Right after your baby is born, it is typical for them to scream or cry until they are placed onto mother’s skin. After making skin to skin contact with mom, babies will enter a brief period of stillness and silence. For many new moms, this initial snuggle time is one of their favorite things about the first hour after birth. At some point during these early moments, your child will open their eyes for the first time and gradually begin moving their head and mouth. All in preparation for the activity that is about to begin.

The Crawl

After your newborn opens their eyes for the first time, your child will start a series of events that lead up their first nursing session. The first thing you will notice is that your newborn will begin to keep their eyes open for longer periods (up to five minutes at a time). With their eyes open, your baby will look into their mother’s eyes and prepare for their journey. They will exhibit signs of hunger such as making little hungry cries or moving their hands toward their mouth. However, it is probable that your baby will take a rest before beginning their migration up to mom’s breast for the first feeding. Interestingly enough, according to Science News, they are heavily guided by their sense of smell during this phase rather than their sight.

The First Nursing

Everything in the first hour after birth builds toward the first nursing session.

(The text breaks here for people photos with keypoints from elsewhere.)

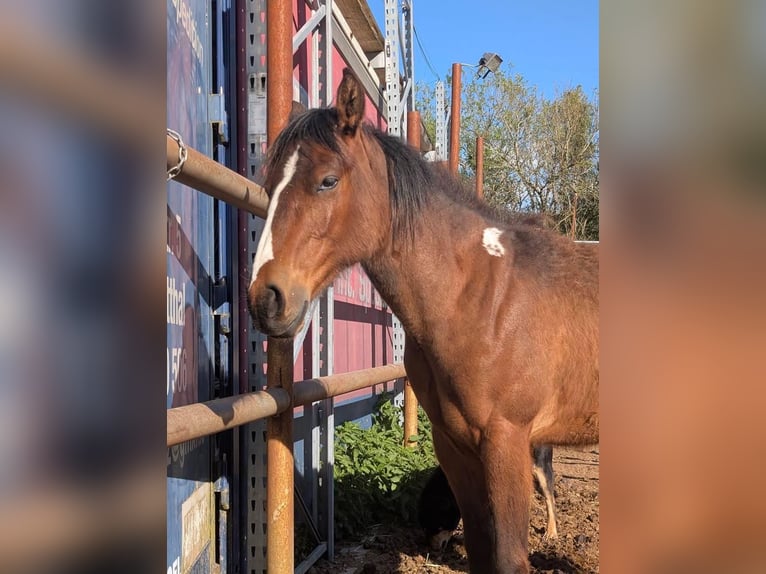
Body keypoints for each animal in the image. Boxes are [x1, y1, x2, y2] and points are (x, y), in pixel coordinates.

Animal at [247, 68, 599, 573]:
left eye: (328, 180)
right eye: (269, 183)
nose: (266, 299)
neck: (478, 298)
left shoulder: (507, 442)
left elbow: (509, 558)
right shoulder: (457, 448)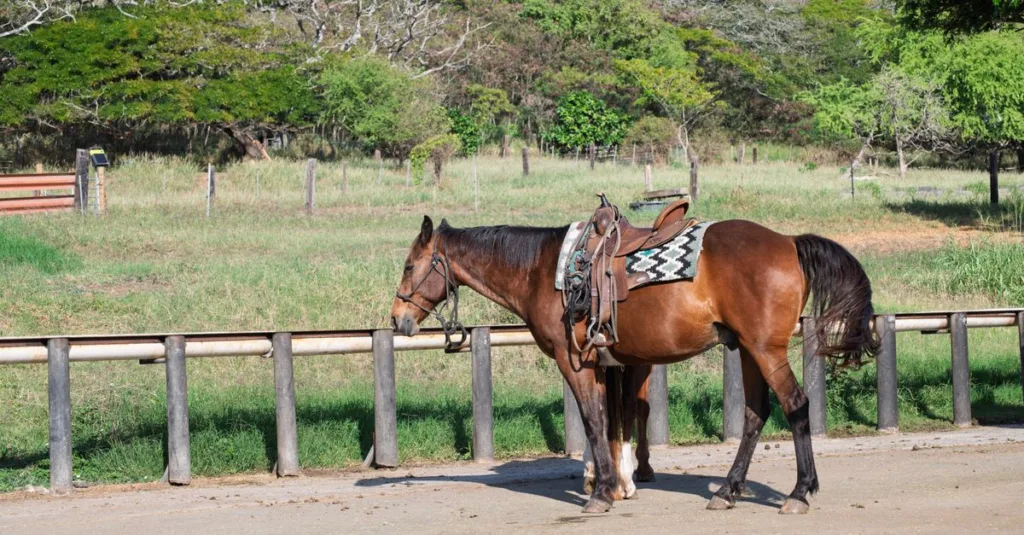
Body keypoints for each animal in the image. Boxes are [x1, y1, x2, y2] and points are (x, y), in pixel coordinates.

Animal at [390, 212, 878, 515]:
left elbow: (593, 421)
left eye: (410, 266)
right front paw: (609, 483)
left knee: (796, 405)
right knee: (756, 414)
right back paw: (727, 489)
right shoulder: (606, 364)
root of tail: (789, 243)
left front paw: (603, 492)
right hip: (748, 350)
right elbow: (607, 422)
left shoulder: (575, 363)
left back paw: (799, 492)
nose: (397, 319)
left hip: (765, 349)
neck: (545, 271)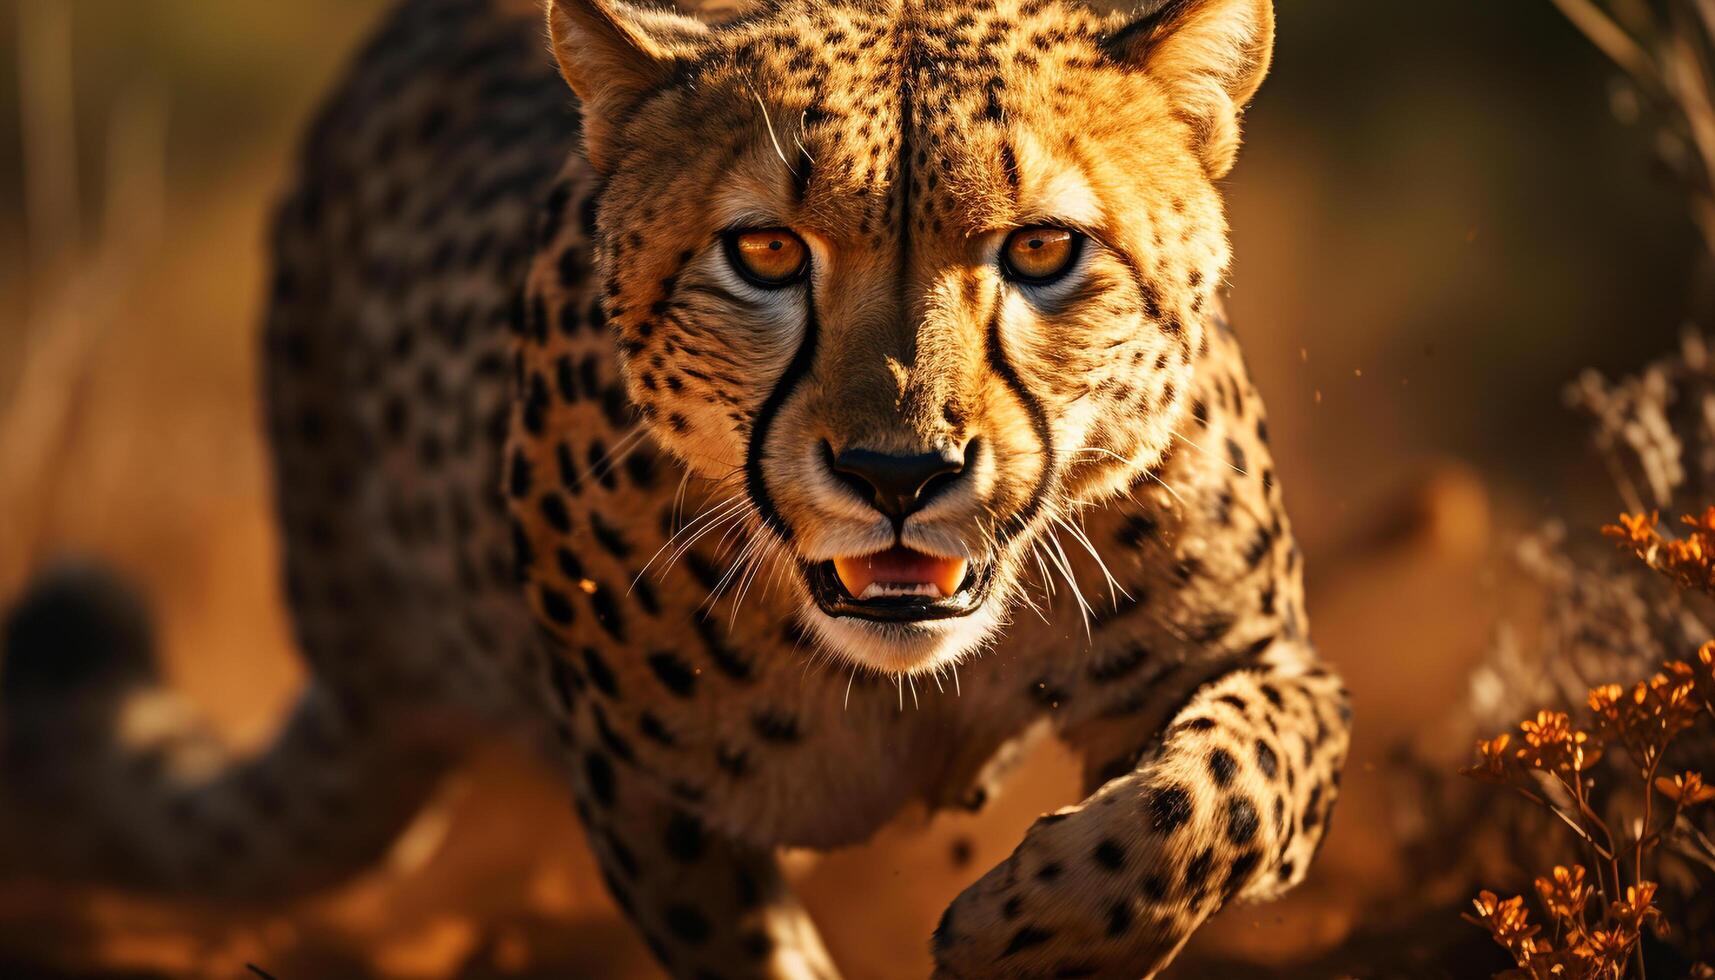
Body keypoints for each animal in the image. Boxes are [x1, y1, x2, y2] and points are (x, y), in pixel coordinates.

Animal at [3, 0, 1351, 974]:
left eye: (1039, 248)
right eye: (762, 251)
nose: (898, 472)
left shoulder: (1254, 654)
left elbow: (1216, 791)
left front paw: (1032, 933)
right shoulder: (643, 793)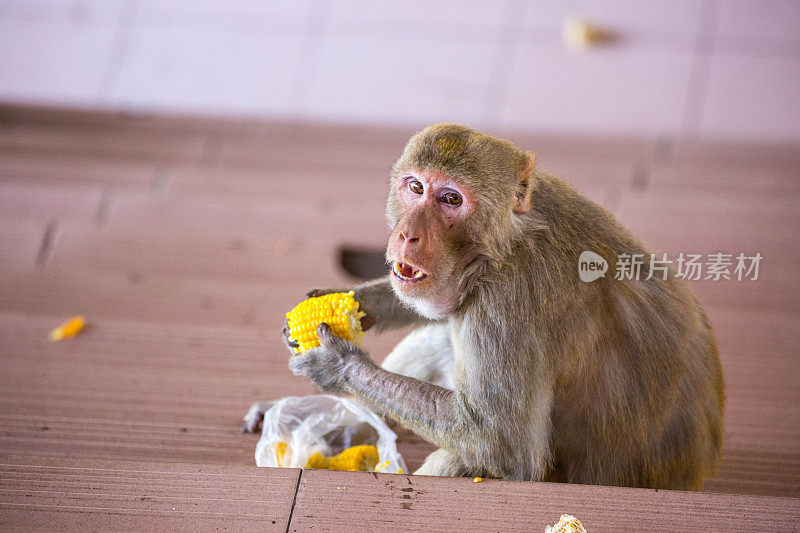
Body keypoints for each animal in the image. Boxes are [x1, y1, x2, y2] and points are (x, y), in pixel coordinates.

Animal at [245, 122, 724, 488]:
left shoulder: (509, 302)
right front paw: (356, 303)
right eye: (415, 187)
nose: (406, 235)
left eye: (451, 199)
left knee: (473, 452)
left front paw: (339, 366)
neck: (506, 243)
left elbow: (503, 446)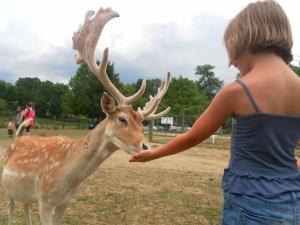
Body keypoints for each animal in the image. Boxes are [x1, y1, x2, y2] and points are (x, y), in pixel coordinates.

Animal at [1, 7, 171, 225]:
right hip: (7, 187)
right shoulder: (45, 200)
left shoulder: (65, 202)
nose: (145, 147)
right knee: (11, 207)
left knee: (25, 207)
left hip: (27, 194)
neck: (69, 177)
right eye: (122, 119)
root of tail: (16, 138)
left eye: (142, 124)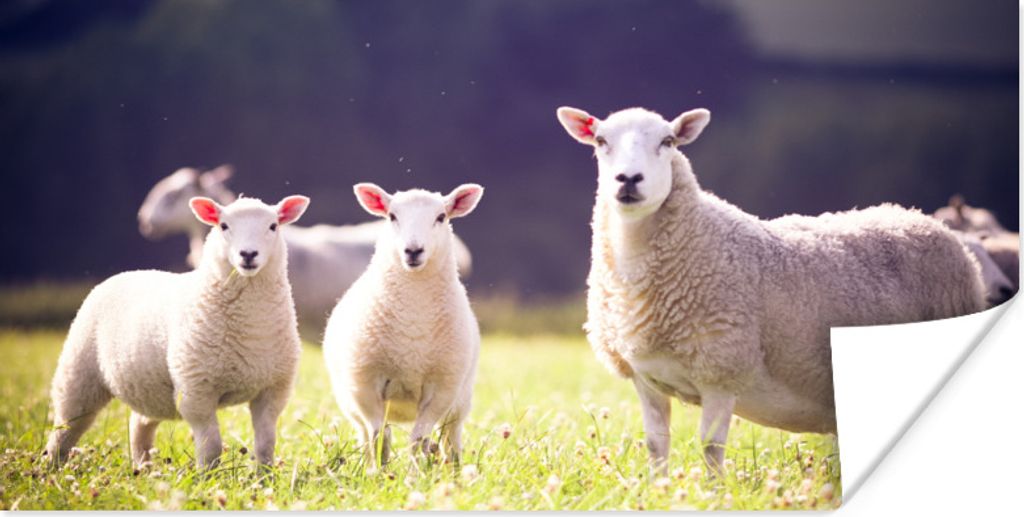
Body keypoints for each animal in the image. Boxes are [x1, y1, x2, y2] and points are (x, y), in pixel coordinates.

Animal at [45, 194, 310, 469]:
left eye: (273, 226)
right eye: (223, 226)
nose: (248, 254)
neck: (252, 329)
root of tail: (131, 271)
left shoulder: (273, 391)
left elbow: (266, 446)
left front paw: (264, 475)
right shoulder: (196, 391)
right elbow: (211, 448)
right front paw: (208, 476)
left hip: (150, 389)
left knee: (139, 425)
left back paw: (142, 467)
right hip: (79, 373)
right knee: (66, 428)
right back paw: (52, 467)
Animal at [322, 183, 483, 468]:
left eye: (441, 217)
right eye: (392, 216)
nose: (413, 250)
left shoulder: (442, 389)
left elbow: (418, 440)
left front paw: (414, 473)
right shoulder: (364, 385)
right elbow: (379, 437)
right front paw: (379, 473)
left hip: (461, 401)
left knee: (451, 438)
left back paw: (454, 469)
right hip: (349, 402)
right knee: (365, 435)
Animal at [556, 105, 986, 473]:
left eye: (668, 141)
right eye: (601, 141)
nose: (628, 180)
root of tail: (917, 218)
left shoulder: (723, 370)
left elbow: (710, 447)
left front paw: (715, 495)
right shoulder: (646, 378)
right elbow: (656, 444)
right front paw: (657, 490)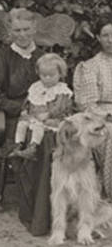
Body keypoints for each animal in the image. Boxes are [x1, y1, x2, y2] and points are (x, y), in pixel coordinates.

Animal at [48, 112, 112, 245]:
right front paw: (56, 237)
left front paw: (85, 236)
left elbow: (86, 218)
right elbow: (58, 217)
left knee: (94, 221)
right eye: (87, 118)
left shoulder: (86, 192)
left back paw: (95, 232)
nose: (108, 115)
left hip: (107, 207)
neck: (74, 157)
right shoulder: (59, 193)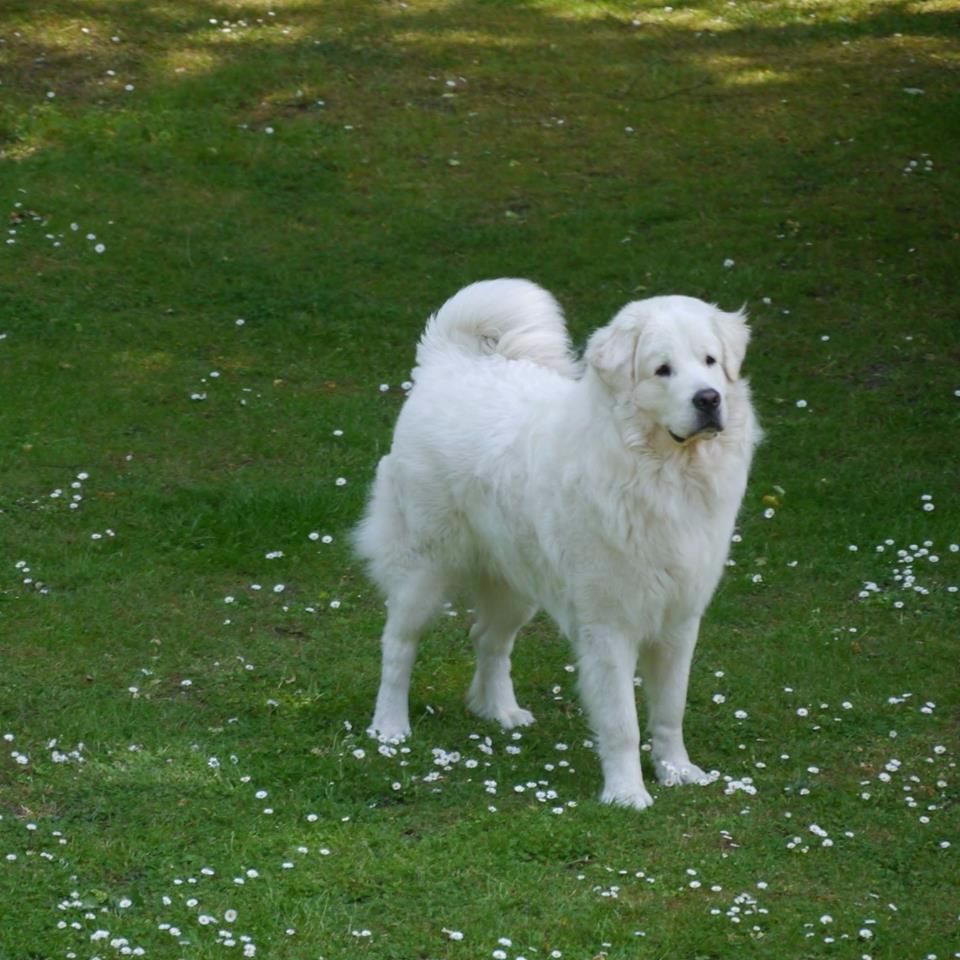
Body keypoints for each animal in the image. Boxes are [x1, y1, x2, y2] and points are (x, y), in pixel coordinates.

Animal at [352, 280, 756, 808]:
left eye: (709, 361)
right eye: (662, 370)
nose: (708, 399)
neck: (660, 474)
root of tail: (450, 362)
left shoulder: (679, 621)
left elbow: (670, 710)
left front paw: (677, 771)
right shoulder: (609, 626)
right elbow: (623, 722)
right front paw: (627, 793)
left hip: (516, 584)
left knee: (487, 640)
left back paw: (499, 712)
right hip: (425, 572)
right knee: (398, 646)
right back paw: (390, 727)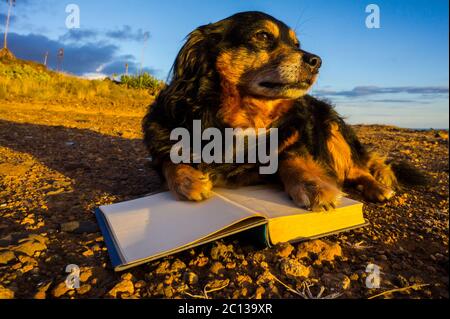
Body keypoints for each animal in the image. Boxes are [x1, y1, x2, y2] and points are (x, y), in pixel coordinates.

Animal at [143, 11, 418, 212]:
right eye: (263, 36)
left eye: (296, 44)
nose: (317, 61)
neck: (245, 116)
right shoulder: (162, 134)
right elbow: (168, 160)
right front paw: (188, 179)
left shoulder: (293, 139)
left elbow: (291, 158)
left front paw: (312, 185)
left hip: (332, 130)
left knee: (357, 169)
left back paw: (378, 188)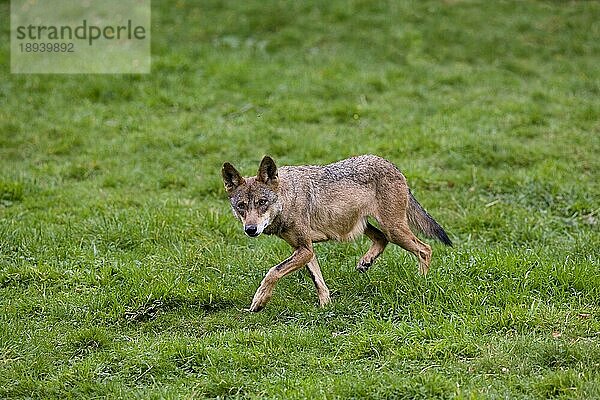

Amazingly, your newborn will navigate their way to your breast and latch all on their own to begin nursing. The “milk” they receive during this first feeding is known as colostrum which is a protein-rich and full of immune molecules that will benefit your baby’s immune system. Your baby’s nursing also stimulates milk production and releases hormones to help mom’s uterus contract back to pre-pregnancy size. Once your child has finished nursing, they will likely fall asleep on mom’s chest.